I often find myself, perhaps oddly, advocating for a more banal analysis of the country, one which allows for its diversity of experience, its ups and downs, its simultaneous capacity for absurdity and corruption, and for grace and brilliance. I occasionally have to tell my students as a counter-point the newspaper articles about political killings and people eating mud pies, people in Haiti don’t usually wake up in the morning screaming: “Oh my God, I’m in Haiti!” They get up, say good morning, and enter the day. If too many do so burdened with hunger or sickness or want, they also do so with whatever mix of hope, fear, and faith that many people carry with them. What is striking about talking about Haiti is that one actually does have to remind people that this is, in fact, just a place, with people who work, eat, sleep, and dream, like us.

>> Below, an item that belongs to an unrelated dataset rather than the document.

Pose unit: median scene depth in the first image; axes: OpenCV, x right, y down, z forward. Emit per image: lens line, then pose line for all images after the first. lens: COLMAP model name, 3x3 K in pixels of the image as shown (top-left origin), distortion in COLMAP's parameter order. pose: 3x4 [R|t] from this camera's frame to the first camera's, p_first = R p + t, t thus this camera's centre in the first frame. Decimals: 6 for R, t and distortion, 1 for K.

That said, it is of course a very special place. It has a complex and layered history, multi-national in both form and content, full of contradictions and uncertainties. A friend whose family lives in Martissant told me that even as news channels around the world trafficked in images of aid workers arriving to assist Haitians in desperate circumstances in the days following the January 12th earthquake, his mother didn’t even know that any foreigners had landed in Haiti. No aid workers of any kind had surfaced in her neighborhood. People were finding their own ways of dealing with the catastrophe, drawing on their own forms of organization and solidarity. This raises one question, above all others, for us to ponder in the weeks to come. How will these diverse aims and organizations interact. Will they meet, dialogue, and come to an understanding? Will they ignore one another? Will they come into conflict? If so, how?

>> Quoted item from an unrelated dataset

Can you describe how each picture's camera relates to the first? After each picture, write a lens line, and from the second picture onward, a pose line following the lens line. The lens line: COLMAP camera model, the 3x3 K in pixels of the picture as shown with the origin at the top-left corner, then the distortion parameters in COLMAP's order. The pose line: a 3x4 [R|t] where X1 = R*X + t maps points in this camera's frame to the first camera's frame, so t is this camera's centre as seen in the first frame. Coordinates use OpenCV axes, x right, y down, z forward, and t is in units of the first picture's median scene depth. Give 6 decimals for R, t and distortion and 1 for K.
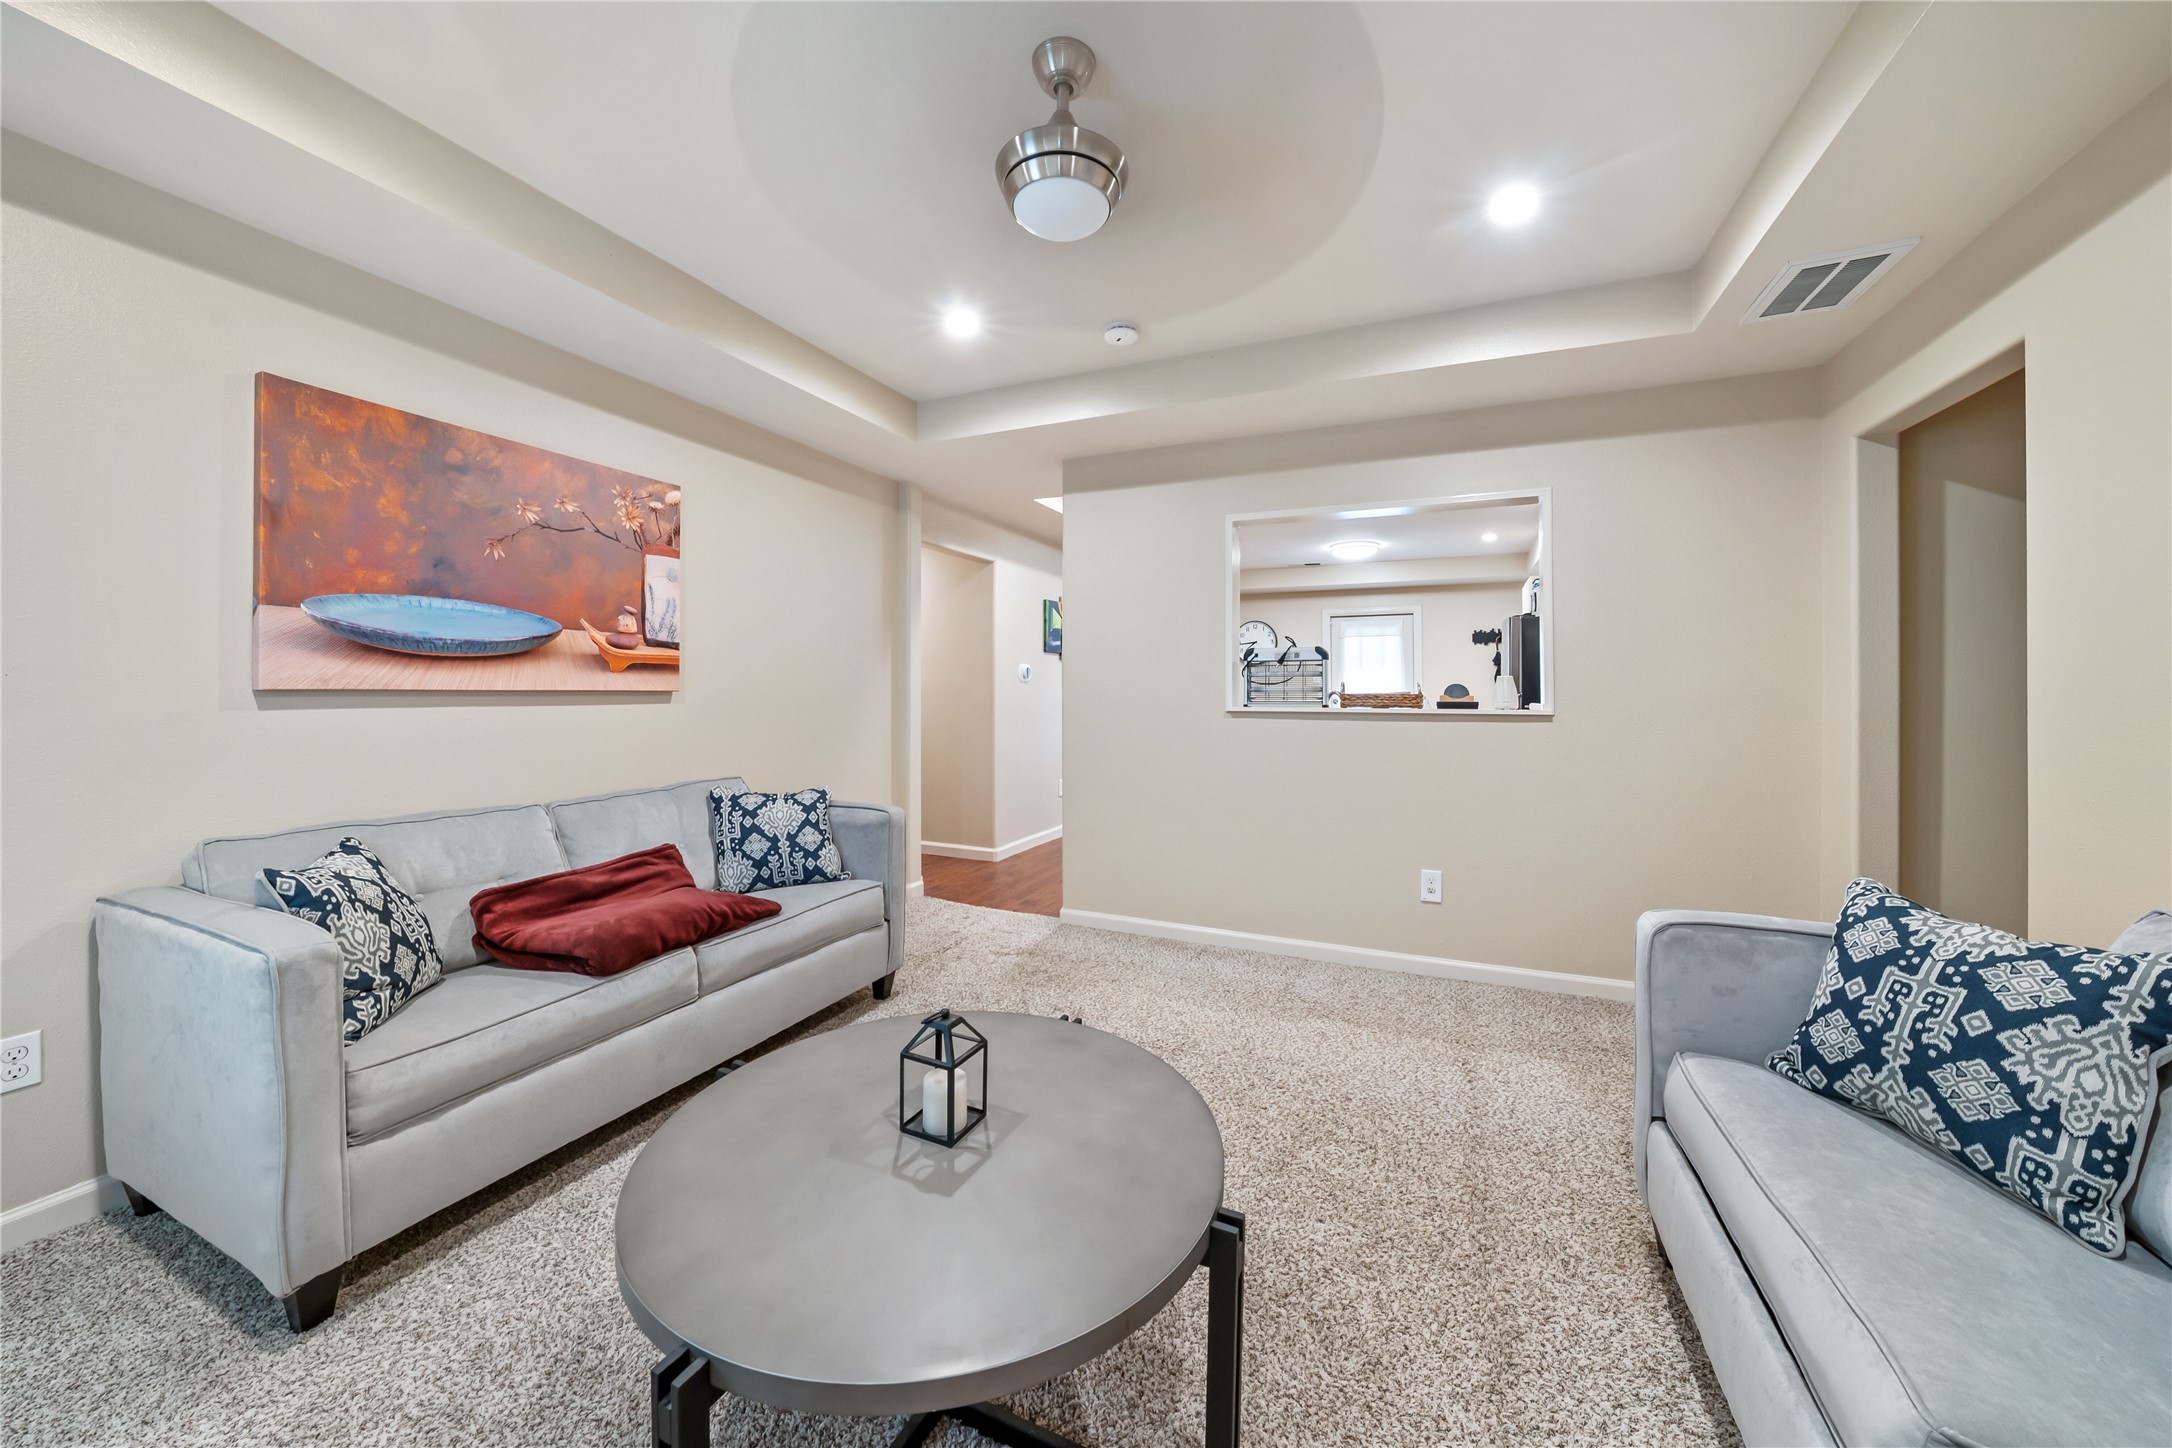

What we all need to do now, those of us who are or hope to be involved in Haiti in one way or another, is to stop and think–and think hard. We have to try, in the midst of the shock, horror, and devastation we feel, to find a space of reflection that might allow us to figure out what it means to think, and therefore act, with Haiti, rather than simply on its behalf.
Laurent Dubois is Professor of History and Romance Studies at Duke University, and author of Avengers of the New World: The Story of the Haitian Revolution (2004). He has recently completed Soccer Empire: The World Cup and the Future of France, which will be published this Spring by University of California Press.